I prefer #2, as it allows to localize code in right place. I.e. forceReadOnly() code would check against type of connection and cancel "write" connections. disconnect() flow would cancel any pending connection.
What happens to ops that were sent before forceReadonly() was called? I would think we want to send those ops since they were valid and then set to read-only. I am thinking we will have to stop new ops (close container on getting them?), process all current / pending ops and then switch to read-only mode.
@agarwal-navin, ops are not kept around, if connection is active, all of them are sent out. If they were lost in translation, then runtime make retry to send them on "read" reconnection and that will fail container (I believe). I have not seen it in the logs (high enough), so probably need to fix it, but it's not urgent - I'd prefer separate bug on that. Let's track actual connection properties invariant with this issue.
@scottn12, you mentioned you will be working on it (and I saw some PRs), assigning to you.
Sure. But we should have an issue that tracks what happens to the pending ops. It will otherwise look like data loss from user's perspective.
I think you are pointing to something else. Client can be offline with pending changes and switch to read-only mode. In this case all local changes will never make it to service. There is not much runtime can do about it - it's a choice of the host app to get into such state. The case I've described is a corner case of that, it does not happen that often.
Okay, that makes sense.
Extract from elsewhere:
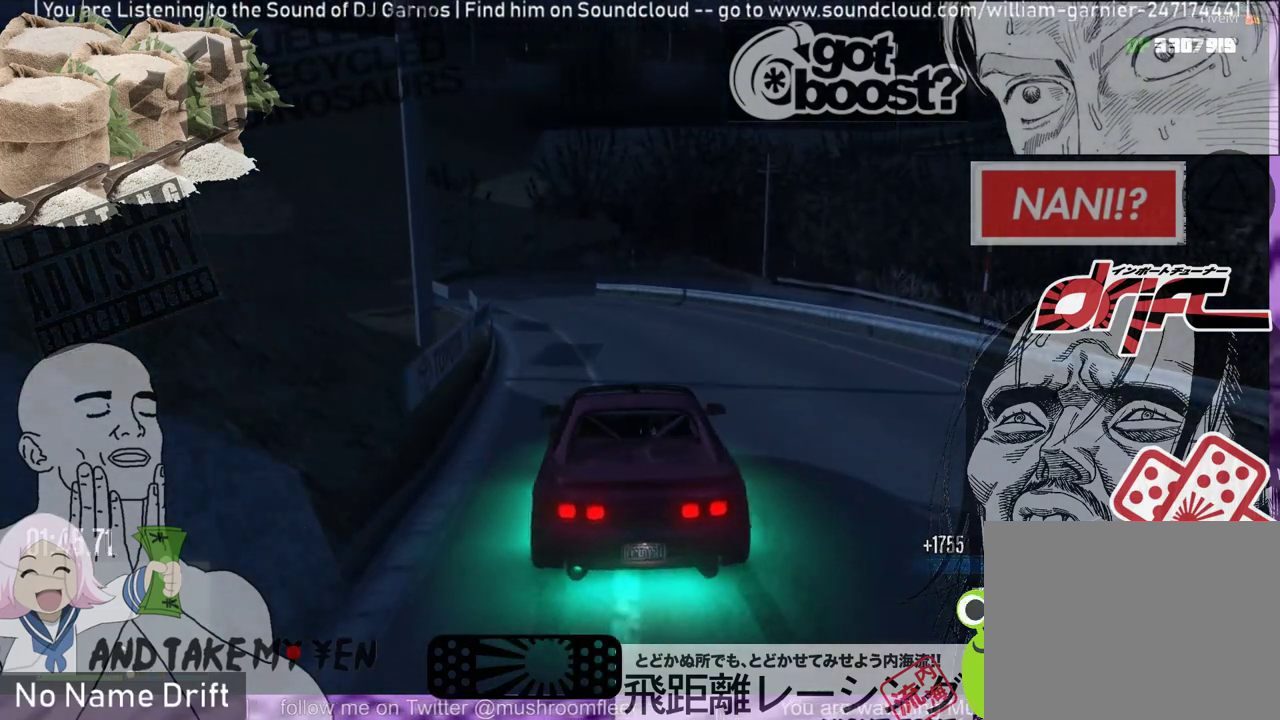
{"buttons": [], "left_stick": "center", "events": [[500, "left_stick", "center"]]}
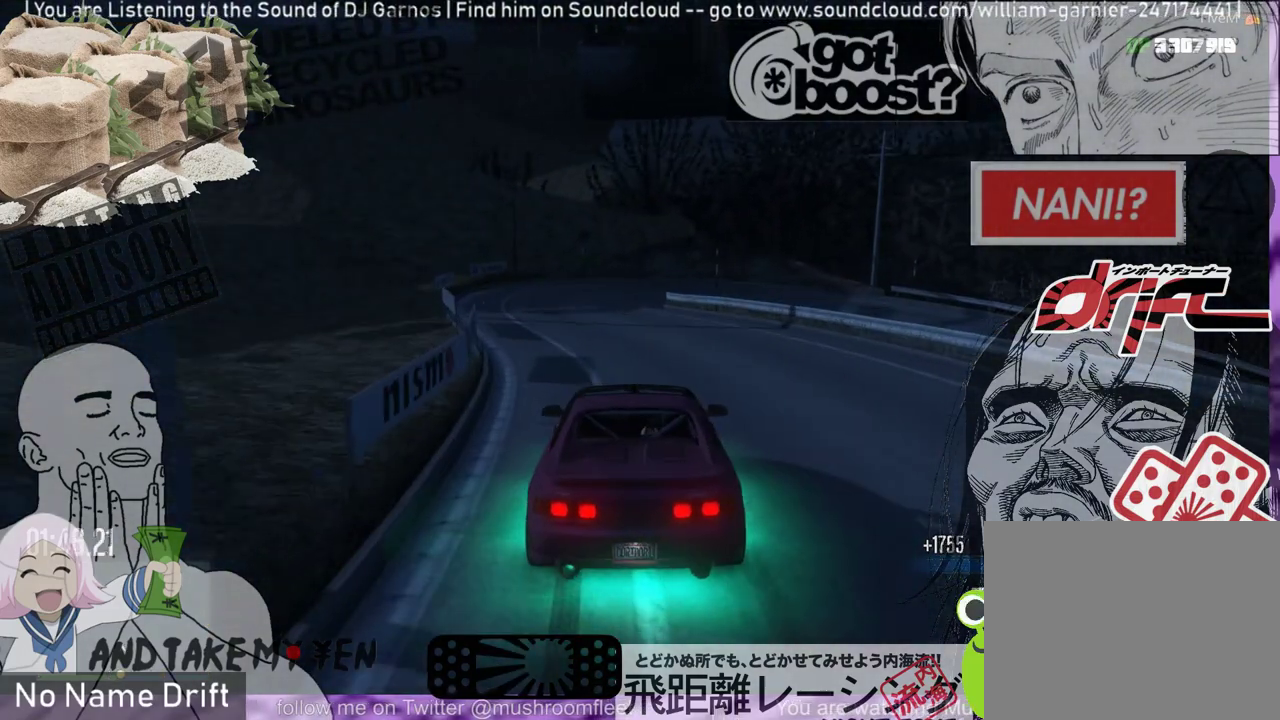
{"buttons": [], "left_stick": "right", "events": [[133, "left_stick", "right"]]}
Should we add a note to forceReadonly
API that says pending ops may be lost and to avoid that check that container is not dirty before doing so?
sure :)
We can close this right @vladsud and @scottn12 ? AB#300 is done, and I opened AB#1246 which tracks additional gaps discussed here (and a specific crash not due to in-flight connections but just a bug in the state machine)
This issue has been automatically marked as stale because it has had no activity for 180 days. It will be closed if no further activity occurs within 8 days of this comment. Thank you for your contributions to Fluid Framework!